▶ The problem
Every entry should be given again exactly, with nothing dropped.

= Beginning of Section =

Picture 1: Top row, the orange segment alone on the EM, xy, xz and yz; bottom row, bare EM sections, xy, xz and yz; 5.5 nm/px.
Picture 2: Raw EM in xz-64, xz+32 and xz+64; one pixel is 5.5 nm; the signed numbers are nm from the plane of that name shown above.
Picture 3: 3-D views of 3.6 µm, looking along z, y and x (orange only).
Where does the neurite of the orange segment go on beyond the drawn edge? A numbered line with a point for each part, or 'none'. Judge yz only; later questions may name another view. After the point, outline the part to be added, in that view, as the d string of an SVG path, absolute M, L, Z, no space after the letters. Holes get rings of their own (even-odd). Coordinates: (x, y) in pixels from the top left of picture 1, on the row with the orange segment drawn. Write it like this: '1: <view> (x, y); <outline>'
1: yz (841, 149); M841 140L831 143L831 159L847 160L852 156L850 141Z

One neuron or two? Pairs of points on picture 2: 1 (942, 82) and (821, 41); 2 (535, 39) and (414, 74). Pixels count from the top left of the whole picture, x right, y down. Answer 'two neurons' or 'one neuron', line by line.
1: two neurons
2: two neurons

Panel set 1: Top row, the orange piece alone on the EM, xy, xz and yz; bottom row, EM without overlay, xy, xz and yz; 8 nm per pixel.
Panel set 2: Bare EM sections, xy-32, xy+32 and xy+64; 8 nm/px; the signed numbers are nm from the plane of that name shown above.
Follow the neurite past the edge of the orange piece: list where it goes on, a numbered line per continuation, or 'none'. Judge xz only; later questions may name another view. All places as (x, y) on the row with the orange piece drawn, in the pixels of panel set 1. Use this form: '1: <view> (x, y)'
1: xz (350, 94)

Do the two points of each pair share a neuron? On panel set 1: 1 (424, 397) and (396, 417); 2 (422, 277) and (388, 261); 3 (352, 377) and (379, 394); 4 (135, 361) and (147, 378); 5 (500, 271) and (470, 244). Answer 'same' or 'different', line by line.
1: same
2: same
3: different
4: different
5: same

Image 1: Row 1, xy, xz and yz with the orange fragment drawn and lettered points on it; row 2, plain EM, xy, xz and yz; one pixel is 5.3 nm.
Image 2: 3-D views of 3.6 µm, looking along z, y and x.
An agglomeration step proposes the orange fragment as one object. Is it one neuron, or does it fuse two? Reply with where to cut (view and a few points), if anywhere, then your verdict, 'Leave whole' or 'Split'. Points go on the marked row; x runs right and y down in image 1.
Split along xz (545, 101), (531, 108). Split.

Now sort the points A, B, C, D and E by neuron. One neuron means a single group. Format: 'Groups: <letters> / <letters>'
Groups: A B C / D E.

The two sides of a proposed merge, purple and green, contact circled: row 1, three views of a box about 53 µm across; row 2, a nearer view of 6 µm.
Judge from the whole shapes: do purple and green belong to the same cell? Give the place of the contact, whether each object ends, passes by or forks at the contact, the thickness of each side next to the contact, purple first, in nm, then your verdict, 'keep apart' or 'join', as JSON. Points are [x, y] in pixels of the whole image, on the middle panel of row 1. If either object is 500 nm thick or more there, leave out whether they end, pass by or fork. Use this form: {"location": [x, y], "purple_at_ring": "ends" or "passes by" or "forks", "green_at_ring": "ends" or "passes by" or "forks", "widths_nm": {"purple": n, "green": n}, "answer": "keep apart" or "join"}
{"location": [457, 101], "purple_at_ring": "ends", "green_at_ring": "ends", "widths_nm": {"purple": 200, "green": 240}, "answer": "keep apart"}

= End of Section =

▶ Result below
Picture 1: Top row, the orange segment alone on the EM, xy, xz and yz; bottom row, bare EM sections, xy, xz and yz; 5.5 nm/px.
Picture 2: Raw EM in xz-64, xz+32 and xz+64; one pixel is 5.5 nm; the signed numbers are nm from the plane of that name shown above.
Picture 3: 3-D views of 3.6 µm, looking along z, y and x (orange only).
Where does the neurite of the orange segment go on beyond the drawn edge? A numbered line with a point for each part, or 'none'. Judge yz only; later questions may name another view. After the point, outline the part to be added, in that view, as the d string of an SVG path, absolute M, L, Z, no space after the letters. Holes get rings of their own (even-odd). Coordinates: (x, y) in pixels from the top left of picture 1, on the row with the orange segment drawn. Write it like this: '1: <view> (x, y); <outline>'
1: yz (841, 149); M841 140L831 143L831 159L847 160L852 156L850 141Z

One neuron or two? Pairs of points on picture 2: 1 (942, 82) and (821, 41); 2 (535, 39) and (414, 74). Pixels count from the top left of the whole picture, x right, y down. Answer 'two neurons' or 'one neuron', line by line.
1: two neurons
2: two neurons

Panel set 1: Top row, the orange piece alone on the EM, xy, xz and yz; bottom row, EM without overlay, xy, xz and yz; 8 nm per pixel.
Panel set 2: Bare EM sections, xy-32, xy+32 and xy+64; 8 nm/px; the signed numbers are nm from the plane of that name shown above.
Follow the neurite past the edge of the orange piece: list where it goes on, a numbered line per continuation, or 'none'. Judge xz only; later questions may name another view. All places as (x, y) on the row with the orange piece drawn, in the pixels of panel set 1. Use this form: '1: <view> (x, y)'
1: xz (350, 94)

Do the two points of each pair share a neuron? On panel set 1: 1 (424, 397) and (396, 417); 2 (422, 277) and (388, 261); 3 (352, 377) and (379, 394); 4 (135, 361) and (147, 378); 5 (500, 271) and (470, 244). Answer 'same' or 'different', line by line.
1: same
2: same
3: different
4: different
5: same

Image 1: Row 1, xy, xz and yz with the orange fragment drawn and lettered points on it; row 2, plain EM, xy, xz and yz; one pixel is 5.3 nm.
Image 2: 3-D views of 3.6 µm, looking along z, y and x.
An agglomeration step proposes the orange fragment as one object. Is it one neuron, or does it fuse two? Reply with where to cut (view and a few points), if anywhere, then your verdict, 'Leave whole' or 'Split'. Points go on the marked row; x runs right and y down in image 1.
Split along xz (545, 101), (531, 108). Split.

Now sort the points A, B, C, D and E by neuron. One neuron means a single group. Format: 'Groups: <letters> / <letters>'
Groups: A B C / D E.

The two sides of a proposed merge, purple and green, contact circled: row 1, three views of a box about 53 µm across; row 2, a nearer view of 6 µm.
Judge from the whole shapes: do purple and green belong to the same cell? Give the place of the contact, whether each object ends, passes by or forks at the contact, the thickness of each side next to the contact, purple first, in nm, then your verdict, 'keep apart' or 'join', as JSON. Points are [x, y] in pixels of the whole image, on the middle panel of row 1. If either object is 500 nm thick or more there, leave out whether they end, pass by or fork. Use this form: {"location": [x, y], "purple_at_ring": "ends" or "passes by" or "forks", "green_at_ring": "ends" or "passes by" or "forks", "widths_nm": {"purple": n, "green": n}, "answer": "keep apart" or "join"}
{"location": [457, 101], "purple_at_ring": "ends", "green_at_ring": "ends", "widths_nm": {"purple": 200, "green": 240}, "answer": "keep apart"}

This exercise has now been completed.